Okiem berlińskiego Proboszcza: 

Niebawem wspominać będziemy - Wszystkich Świętych. Na początek jedna drobna uwaga -  Wszystkich Świętych to nie Święto Zmarłych, owszem zgadza się, wielu świętych przebywa obecnie w Krainie Wiecznej Szczęśliwości, ale istnieją też święci żyjący pośród nas, co wyznajemy w każdym niedzielnym Credo, kiedy mówimy o Świętych Obcowaniu ale o tym szerzej może innym razem.
Bywa, że obawiamy się Świętości ponieważ wydaje się nam staromodna, taka  niedzisiejsza. Często mamy w świadomości obrazy różnych świętych, którzy nam się źle kojarzą bo są jacyś tacy dziwni, smutni, strasznie pobożni, nieobecni, tak delikatni, że strach dotknąć bo się rozsypią. To często wina artystów i innych osobników, którzy tak przedstawiając świętość po prostu ją ośmieszają. Święci to byli ludzie z krwi i kości, twardo stąpający po ziemi.
Boimy się świętości bo kojarzy nam się ze zniewoleniem, boimy się, że gdy całkowicie oddamy się Bogu to nic nam nie pozostanie. Boimy się, że pozostanie nam smutne, ascetyczne życie, ale to nieprawda bo Bóg chce nam ofiarować coś wręcz przeciwnego: wolność, radość, pokój, a nade wszystko swoją miłość.
Prawdziwa świętość to bliskość z Panem Jezusem, a jeśli jestem blisko Jezusa, to nie ma we mnie lęku. Świętość raduje, świętość to normalność dla każdego chrześcijanina, to nie powinno być nic niezwykłego, to powinna być dla nas norma. I o ile świętość ma być dla nas normalnością, o tyle grzech powinien być czymś nie do przyjęcia. Grzech powoduje, że nie chcemy świętości, nie chcemy Boga w naszym życiu. Grzech sprawia, że pojawia się w nas pustka, zagubienie, rozczarowanie, apatia wobec całej otaczającej nas rzeczywistości.
Jak próbować być świętym w swoim życiu.
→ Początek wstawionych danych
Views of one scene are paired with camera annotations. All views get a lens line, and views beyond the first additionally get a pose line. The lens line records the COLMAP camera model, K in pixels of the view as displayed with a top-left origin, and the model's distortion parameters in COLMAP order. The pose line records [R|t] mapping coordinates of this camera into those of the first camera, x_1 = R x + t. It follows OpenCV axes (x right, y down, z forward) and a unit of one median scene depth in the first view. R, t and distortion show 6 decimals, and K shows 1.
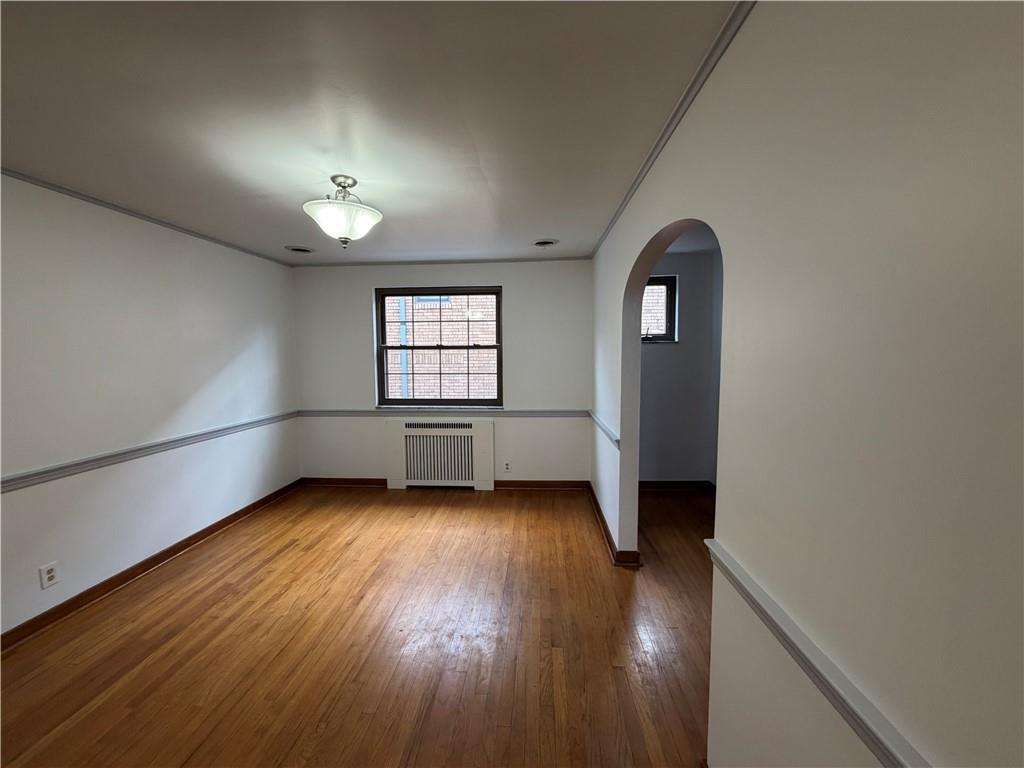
lens RADIAL K [[405.3, 0, 512.0], [0, 405.3, 384.0], [0, 0, 1]] dist [-0.000020, 0.000097]
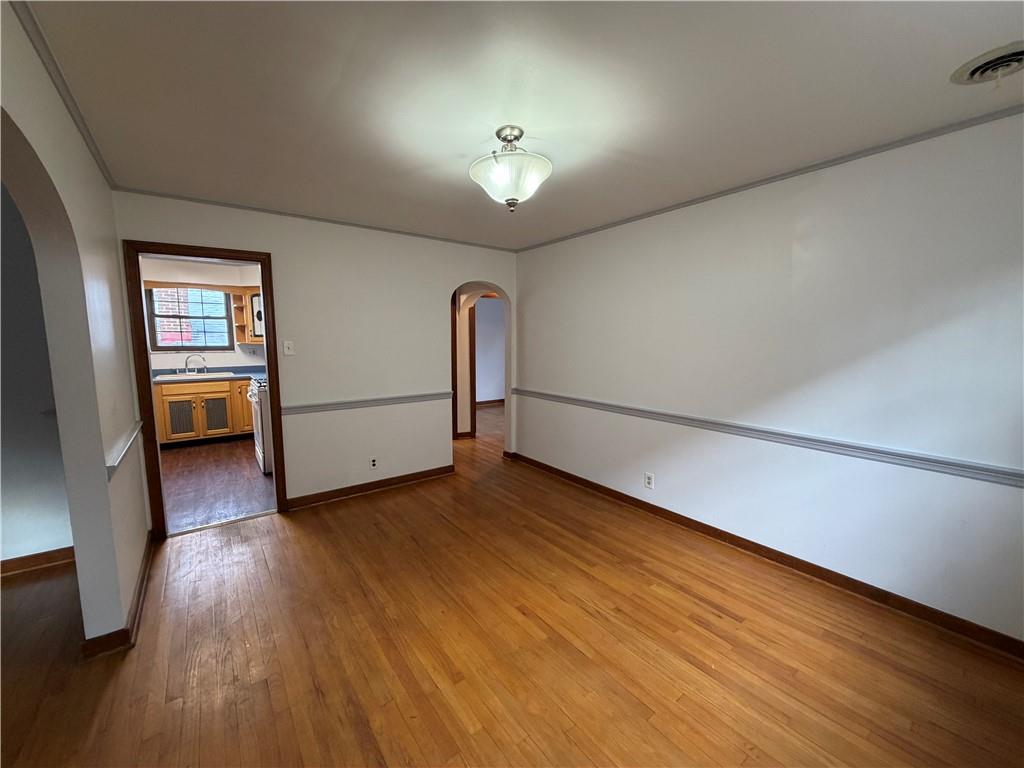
lens RADIAL K [[405.3, 0, 512.0], [0, 405.3, 384.0], [0, 0, 1]] dist [-0.000020, 0.000097]
pose [[-0.749815, 0.075572, -0.657318, 0.159751], [-0.052856, 0.983439, 0.173360, -0.091536], [0.659533, 0.164731, -0.733403, 1.350308]]
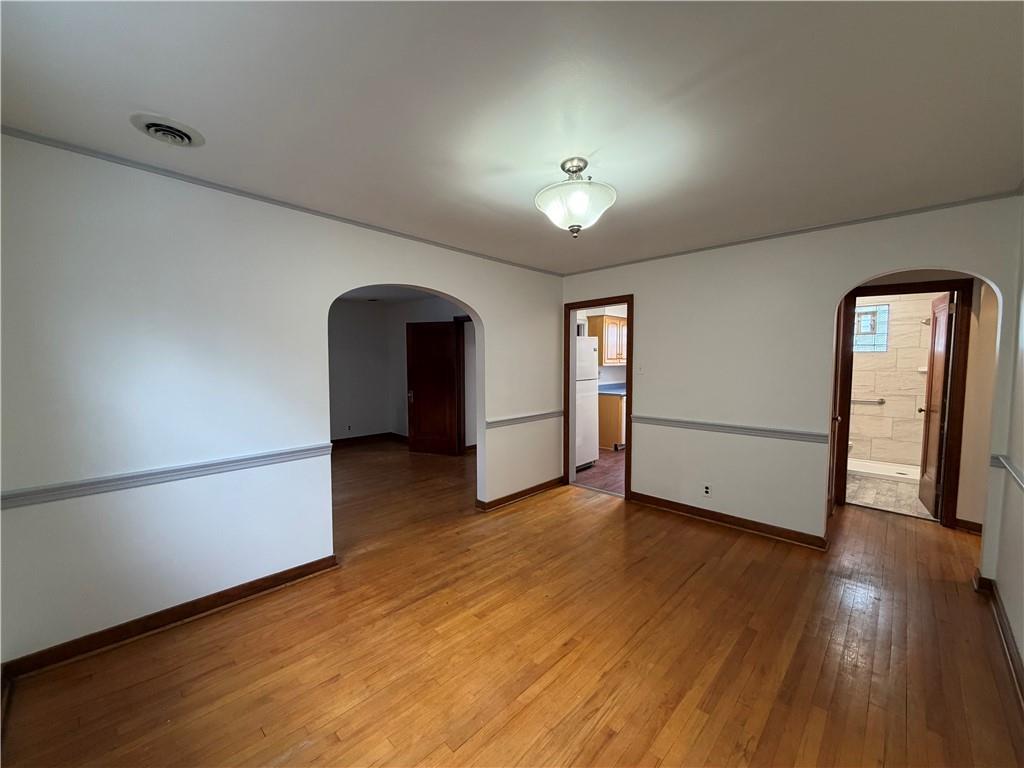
lens RADIAL K [[410.9, 0, 512.0], [0, 410.9, 384.0], [0, 0, 1]] dist [-0.001160, -0.000084]
pose [[-0.766174, -0.035369, 0.641660, -0.708841], [0.053715, 0.991466, 0.118788, -0.097159], [-0.640385, 0.125479, -0.757735, 1.443100]]
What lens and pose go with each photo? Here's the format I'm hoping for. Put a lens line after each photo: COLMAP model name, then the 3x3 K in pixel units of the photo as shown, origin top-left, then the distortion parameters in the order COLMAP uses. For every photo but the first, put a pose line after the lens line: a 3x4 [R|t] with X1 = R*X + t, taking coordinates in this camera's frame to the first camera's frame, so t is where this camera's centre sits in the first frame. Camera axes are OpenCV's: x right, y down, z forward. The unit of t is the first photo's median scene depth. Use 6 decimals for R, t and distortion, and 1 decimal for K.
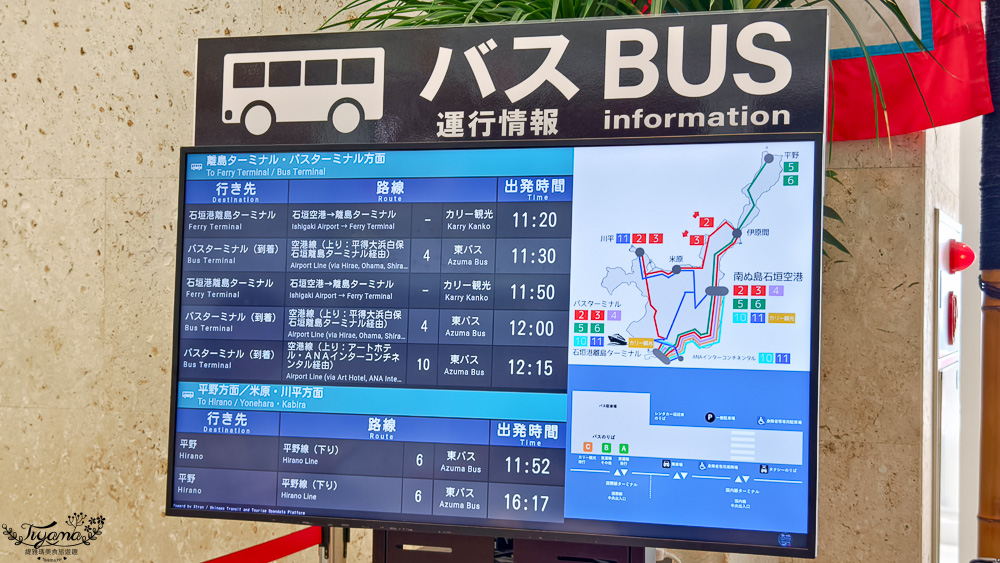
lens RADIAL K [[1611.6, 0, 499.1], [0, 1611.6, 281.1], [0, 0, 1]] dist [0.258328, 0.000000]
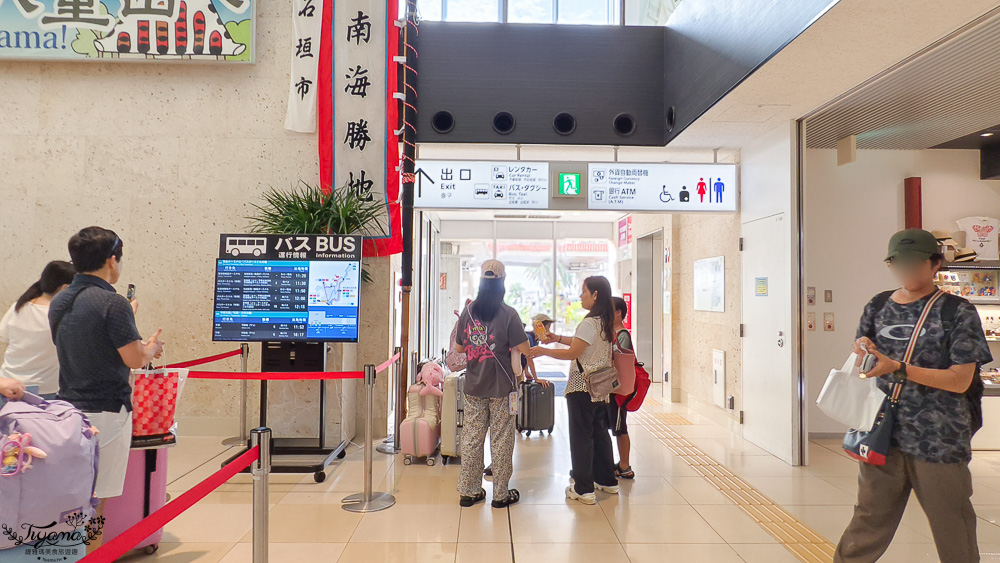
lens RADIAL K [[583.6, 0, 498.6], [0, 583.6, 274.1], [0, 0, 1]] dist [-0.001910, -0.000677]
pose [[0.931548, 0.010656, 0.363461, -0.059571], [-0.002696, 0.999745, -0.022402, -0.005713], [-0.363607, 0.019888, 0.931340, -0.809412]]
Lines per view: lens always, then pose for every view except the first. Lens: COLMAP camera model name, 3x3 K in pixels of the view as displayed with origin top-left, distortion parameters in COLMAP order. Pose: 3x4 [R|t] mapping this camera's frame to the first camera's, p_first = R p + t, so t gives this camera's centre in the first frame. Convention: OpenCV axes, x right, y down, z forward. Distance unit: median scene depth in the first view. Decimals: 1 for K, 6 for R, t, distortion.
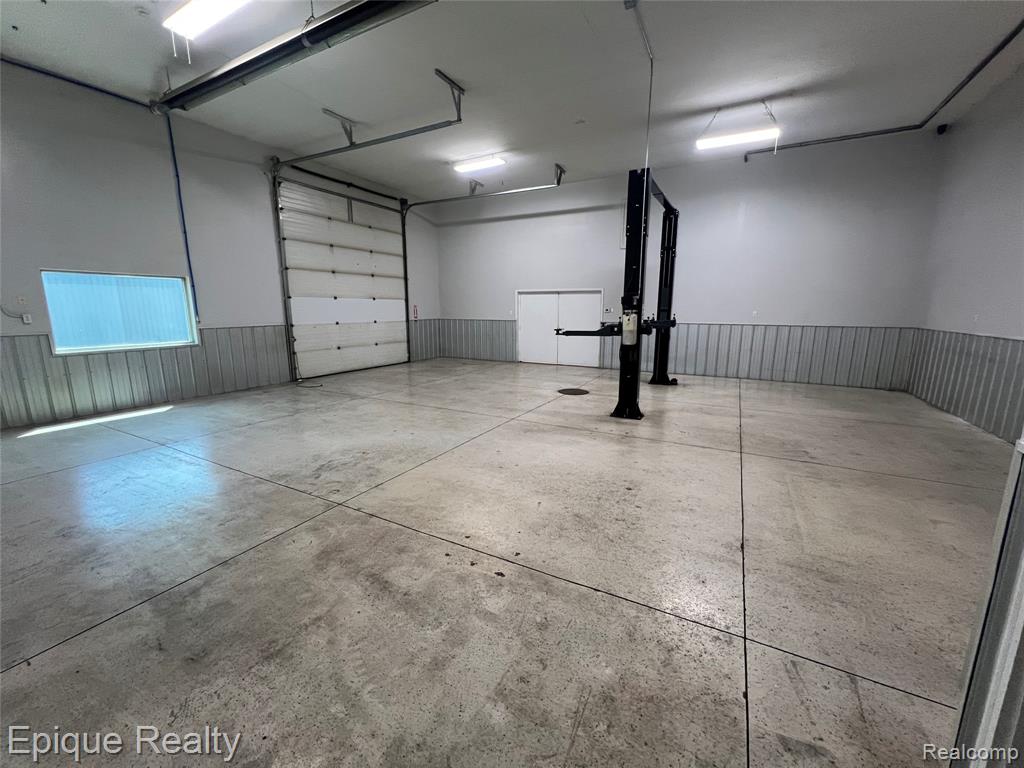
lens RADIAL K [[409.3, 0, 512.0], [0, 409.3, 384.0], [0, 0, 1]] dist [-0.002029, 0.000319]
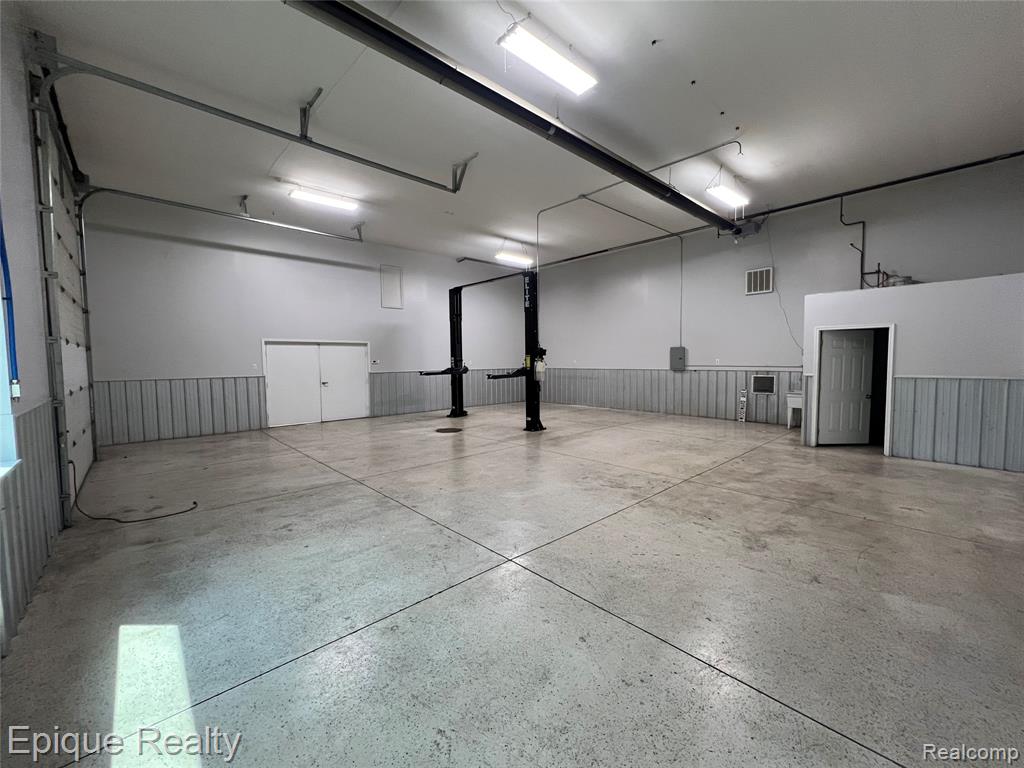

Po pierwsze trzeba chcieć tego chcieć. Takie podwójne chcenie, uświadomienie sobie, że tego chcę. Dać się na tej drodze poprowadzić panu Bogu. Święty Paweł mówił - Czyż nie wiecie, żeście świątynią Boga i że Duch Boży mieszka w was. Świątynia Boga jest święta wy nią jesteście, kto zniszczy świątynię Boga tego zniszczy Bóg. Pamiętajmy, że w naszym życiu bardzo ważne są szczegóły, każdy uśmiech, każde dobre słowo, każda przysłowiowa szklanka wody podana bliźniemu to kawałek dobra, które może się pomnażać i zataczać coraz szersze kręgi.
Dążenie do świętości, kosztuje, to jest konkretny wysiłek, ale przynosi on też konkretne owoce. Świętości nie osiągniemy o własnych siłach. Na każdym kroku drogi do świętości potrzebujemy Boga i jego łaski. Bóg liczy i oczekuje współpracy z naszej strony. Droga do świętości wiedzie przez ofiarę z siebie. Dar z siebie pomaga odnaleźć - siebie. Wystarczy wspomnieć tu św. Matkę Teresę z Kalkuty czy Ojca Świetego |Jana Pawła II. Ich życie to całkowite wychylenie ku innym, to całkowity dar z siebie, to całkowite poświęcenie swego czasu dla innych, to całkowite zagłębienie w miłości do bliźnich, z zapomnieniem o sobie. Co ciekawe, Bóg nie skąpi takim ludziom swojej łaski. Bowiem radosnego dawcę ciągle Bóg obficie obdarza.
Człowiek staje się w pełni człowiekiem wtedy gdy bezinteresownie daje innym w ofierze swoje zdolności, siły, czas, życie, wtedy gdy czuje, że jest. Świętość to droga,  po której zmierzamy do pełni człowieczeństwa, do pełni wiary i miłości. Nie jest to łatwa droga, ale najlepsza z możliwych, jedyna droga do Boga, warto po niej iść. Droga ta wiedzie przez cierpliwość, pełne zaufanie Bogu. Ty też jesteś powołany(a) i zaproszony(a) do świętości!!!